Auch in Kamerun, wo sich Safa Cameroun auf 8.800 ha und Socapalm und Safacam auf über 43.700 ha ausbreiten, formierte sich Widerstand. „Dieser Boden wurde uns gestohlen. Wir nehmen ihn jetzt zurück“, erklärte Michel Essonge, einer der 6.000 betroffenen Kleinbauern. Die von ihrem Land vertriebenen Bauern besetzten Plantagen, rissen Palmen aus und blockierten die Eingänge der Werkshallen. „Die Bevölkerung ist zornig“ sagte Emmanuel Elong, der Vorsitzende der „Alliance Internationale des riverains des plantations Socfin Bolloré“, („Internationale Allianz der Anwohner der Socfin Bolloré Plantagen“). Am 16. März schrieb die Alliance einen Brandbrief an Hubert Fabri, den Präsidenten der Socfin-Gruppe, der die Forderung an den Konzern, Verhandlungen aufzunehmen, mit Schweigen überging.
 
Am 27. Mai hielt die SOCFIN-Gruppe und am 4. Juni die Bolloré-Gruppe ihre Heerschau, sprich Aktionärs-Hauptversammlungen ab. Die Luxemburger Holding wies „natürlich“ alle Vorwürfe zurück, sie stehe für „sozialen Fortschritt“, bedroht aber zur gleichen Zeit vor Ort in Afrika Demonstranten mit der Staatsmacht. Multimilliardär Bolloré – Herr über mehrere Containerhäfen, Tausende von Kilometer-langen Eisenbahnstrecken und Autobahnen in Westafrika – mit 38,75 Prozent der Hauptaktionär von SOCFIN, wäscht wie Pontius Pilatus seine Hände in Unschuld.

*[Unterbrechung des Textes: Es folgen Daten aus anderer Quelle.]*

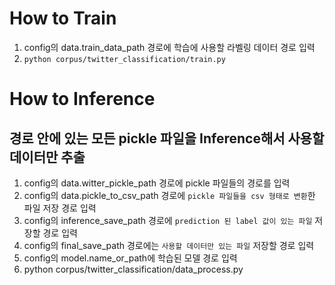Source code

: # How to Train
1. config의 data.train_data_path 경로에 학습에 사용할 라벨링 데이터 경로 입력
2. `python corpus/twitter_classification/train.py` 


# How to Inference
## 경로 안에 있는 모든 pickle 파일을 Inference해서 사용할 데이터만 추출
1. config의 data.witter_pickle_path 경로에 pickle 파일들의 경로를 입력
2. config의 data.pickle_to_csv_path 경로에 `pickle 파일들을 csv 형태로 변환`한 파일 저장 경로 입력
2. config의 inference_save_path 경로에 `prediction 된 label 값이 있는 파일` 저장할 경로 입력
3. config의 final_save_path 경로에는 `사용할 데이터만 있는 파일` 저장할 경로 입력
4. config의 model.name_or_path에 학습된 모델 경로 입력
5. python corpus/twitter_classification/data_process.py

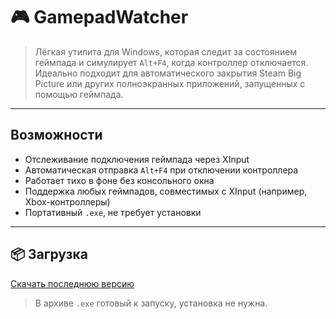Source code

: # 🎮 GamepadWatcher

> Лёгкая утилита для Windows, которая следит за состоянием геймпада и симулирует `Alt+F4`, когда контроллер отключается.  
> Идеально подходит для автоматического закрытия Steam Big Picture или других полноэкранных приложений, запущенных с помощью геймпада.

---

## Возможности

- Отслеживание подключения геймпада через XInput  
- Автоматическая отправка `Alt+F4` при отключении контроллера  
- Работает тихо в фоне без консольного окна  
- Поддержка любых геймпадов, совместимых с XInput (например, Xbox-контроллеры)  
- Портативный `.exe`, не требует установки

---

## 📦 Загрузка

 [Скачать последнюю версию](https://github.com/Yaindigo/GamepadWatcher/releases/latest)

> В архиве `.exe` готовый к запуску, установка не нужна.

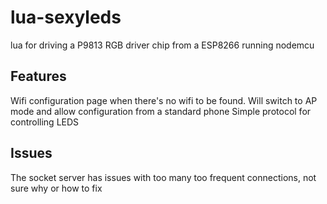 # lua-sexyleds

lua for driving a P9813 RGB driver chip from a ESP8266 running nodemcu

## Features

Wifi configuration page when there's no wifi to be found. Will switch to AP mode and allow configuration from a standard phone
Simple protocol for controlling LEDS

## Issues

The socket server has issues with too many too frequent connections, not sure why or how to fix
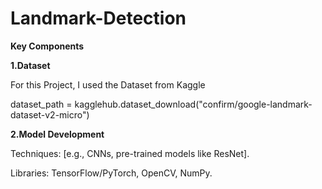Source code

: # Landmark-Detection

**Key Components**

**1.Dataset**

For this Project, I used the Dataset from Kaggle

dataset_path = kagglehub.dataset_download("confirm/google-landmark-dataset-v2-micro")

**2.Model Development**

Techniques: [e.g., CNNs, pre-trained models like ResNet].

Libraries: TensorFlow/PyTorch, OpenCV, NumPy.

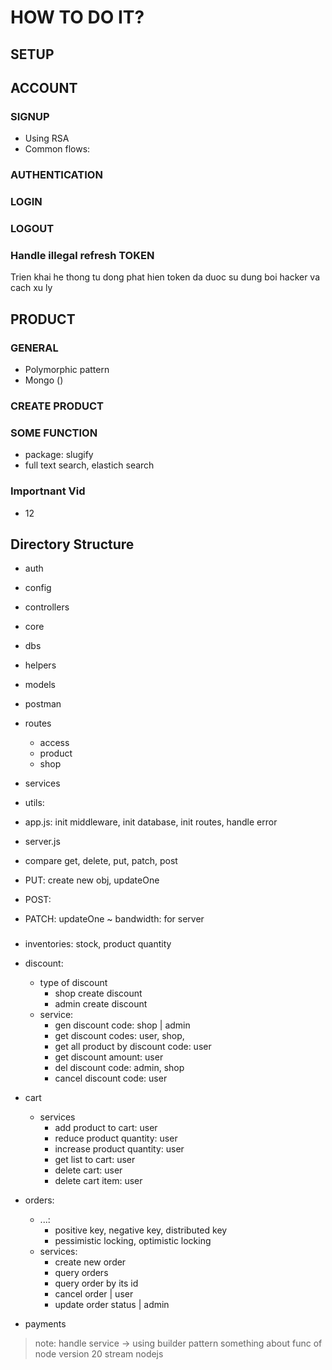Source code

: # HOW TO DO IT?

## SETUP

## ACCOUNT

### SIGNUP

- Using RSA
- Common flows:

### AUTHENTICATION

### LOGIN

### LOGOUT

### Handle illegal refresh TOKEN

Trien khai he thong tu dong phat hien token da duoc su dung boi hacker va cach xu ly

## PRODUCT

### GENERAL

- Polymorphic pattern
- Mongo
()

### CREATE PRODUCT

### SOME FUNCTION

- package: slugify
- full text search, elastich search

### Importnant Vid

- 12


## Directory Structure

- auth
- config
- controllers
- core
- dbs
- helpers
- models
- postman
- routes
  - access
  - product
  - shop
- services
- utils: 
- app.js: init middleware, init database, init routes, handle error
- server.js

- compare get, delete, put, patch, post
- PUT: create new obj, updateOne
- POST: 
- PATCH: updateOne
~ bandwidth: for server


###

- inventories: stock, product quantity
- discount:
  - type of discount
    - shop create discount 
    - admin create discount
  - service:
    - gen discount code: shop | admin
    - get discount codes: user, shop,
    - get all product by discount code: user
    - get discount amount: user
    - del discount code: admin, shop
    - cancel discount code: user
  
- cart
  - services
    - add product to cart: user
    - reduce product quantity: user
    - increase product quantity: user
    - get list to cart: user
    - delete cart: user
    - delete cart item: user

- orders:
  - ...: 
    - positive key, negative key, distributed key
    - pessimistic locking, optimistic locking
  - services:
    - create new order
    - query orders
    - query order by its id
    - cancel order | user
    - update order status | admin

-  payments


> note: handle service → using builder pattern
> something about func of node version 20
> stream nodejs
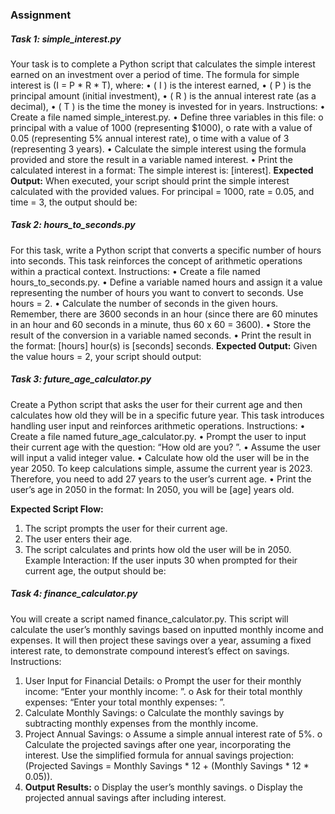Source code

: 

### Assignment

##### Task 1: simple_interest.py

Your task is to complete a Python script that calculates the simple interest earned on an investment over a period of time. The formula for simple interest is (I = P * R * T), where:
•	( I ) is the interest earned,
•	( P ) is the principal amount (initial investment),
•	( R ) is the annual interest rate (as a decimal),
•	( T ) is the time the money is invested for in years.
Instructions:
•	Create a file named simple_interest.py.
•	Define three variables in this file:
		o	principal with a value of 1000 (representing $1000),
		o	rate with a value of 0.05 (representing 5% annual interest rate),
		o	time with a value of 3 (representing 3 years).
•	Calculate the simple interest using the formula provided and store the result in a variable named interest.
•	Print the calculated interest in a format: The simple interest is: [interest].
**Expected Output:**
When executed, your script should print the simple interest calculated with the provided values. For principal = 1000, rate = 0.05, and time = 3, the output should be:


##### Task 2: hours_to_seconds.py

For this task, write a Python script that converts a specific number of hours into seconds. This task reinforces the concept of arithmetic operations within a practical context.
Instructions:
•	Create a file named hours_to_seconds.py.
•	Define a variable named hours and assign it a value representing the number of hours you want to convert to seconds. Use hours = 2.
•	Calculate the number of seconds in the given hours. Remember, there are 3600 seconds in an hour (since there are 60 minutes in an hour and 60 seconds in a minute, thus 60 x 60 = 3600).
•	Store the result of the conversion in a variable named seconds.
•	Print the result in the format: [hours] hour(s) is [seconds] seconds.
**Expected Output:**
Given the value hours = 2, your script should output:


##### Task 3: future_age_calculator.py

Create a Python script that asks the user for their current age and then calculates how old they will be in a specific future year. This task introduces handling user input and reinforces arithmetic operations.
Instructions:
•	Create a file named future_age_calculator.py.
•	Prompt the user to input their current age with the question: “How old are you? ”.
•	Assume the user will input a valid integer value.
•	Calculate how old the user will be in the year 2050. To keep calculations simple, assume the current year is 2023. Therefore, you need to add 27 years to the user’s current age.
•	Print the user’s age in 2050 in the format: In 2050, you will be [age] years old.


**Expected Script Flow:**

1. The script prompts the user for their current age.
2. The user enters their age.
3. The script calculates and prints how old the user will be in 2050.
   Example Interaction:
   If the user inputs 30 when prompted for their current age, the output should be:


##### Task 4: finance_calculator.py

You will create a script named finance_calculator.py. This script will calculate the user’s monthly savings based on inputted monthly income and expenses. It will then project these savings over a year, assuming a fixed interest rate, to demonstrate compound interest’s effect on savings.
Instructions:

1. User Input for Financial Details:
   o	Prompt the user for their monthly income: “Enter your monthly income: ”.
   o	Ask for their total monthly expenses: “Enter your total monthly expenses: ”.
2. Calculate Monthly Savings:
   o	Calculate the monthly savings by subtracting monthly expenses from the monthly income.
3. Project Annual Savings:
   o	Assume a simple annual interest rate of 5%.
   o	Calculate the projected savings after one year, incorporating the interest. Use the simplified formula for annual savings projection: (Projected Savings = Monthly Savings * 12 + (Monthly Savings * 12 * 0.05)).
4. **Output Results:**
   o	Display the user’s monthly savings.
   o	Display the projected annual savings after including interest.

Die Verschachtelung des Konzerns erweist sich politisch opportun: Er habe keinen Einfluss auf die Tagesgeschäfte. Und bei seinem Besuch letzten Herbst in Kamerun verweigerte er Gespräche. 
 
Aber die Kameruner sind nicht allein. Die ONG ReAct bringt die Kleinbauern zusammen. Tausende Bauern demonstrierten aus der gleichen Not heraus in den Plantagen von SOCFIN in Liberia, Cote d’Ivoire und in Kambodscha. Die Bauern fordern ihr Recht ein und wollen die Rückgabe ihres Landes. Damit ihre Verhandlungen mehr Gewicht bekommen, haben sie eine internationale Unterschriften-Kampagne gestartet, auch um ihren eingesperrten Gefährten in Liberia und Kambodscha aus dem Gefängnis zu helfen. "Es liegt an uns, sie zu unterstützen, unterschreiben wir wenigstens auf https://www.sauvonslaforet.org/petitions/1002/bollore-a-pris-nos-terres-et-maintenant-notre-liberte." (PK)
 
 
Georges Hallermayer ist Historiker, mit Berufsverbot verhinderter Gymnasiallehrer, hat 30 Jahre lang internationalen Führungskräften Deutsch beigebracht, lebt seit 20 Jahren in Frankreich in einer bikulturellen Familie und ist Mitglied im Vorstand der Marx-Engels-Stiftung.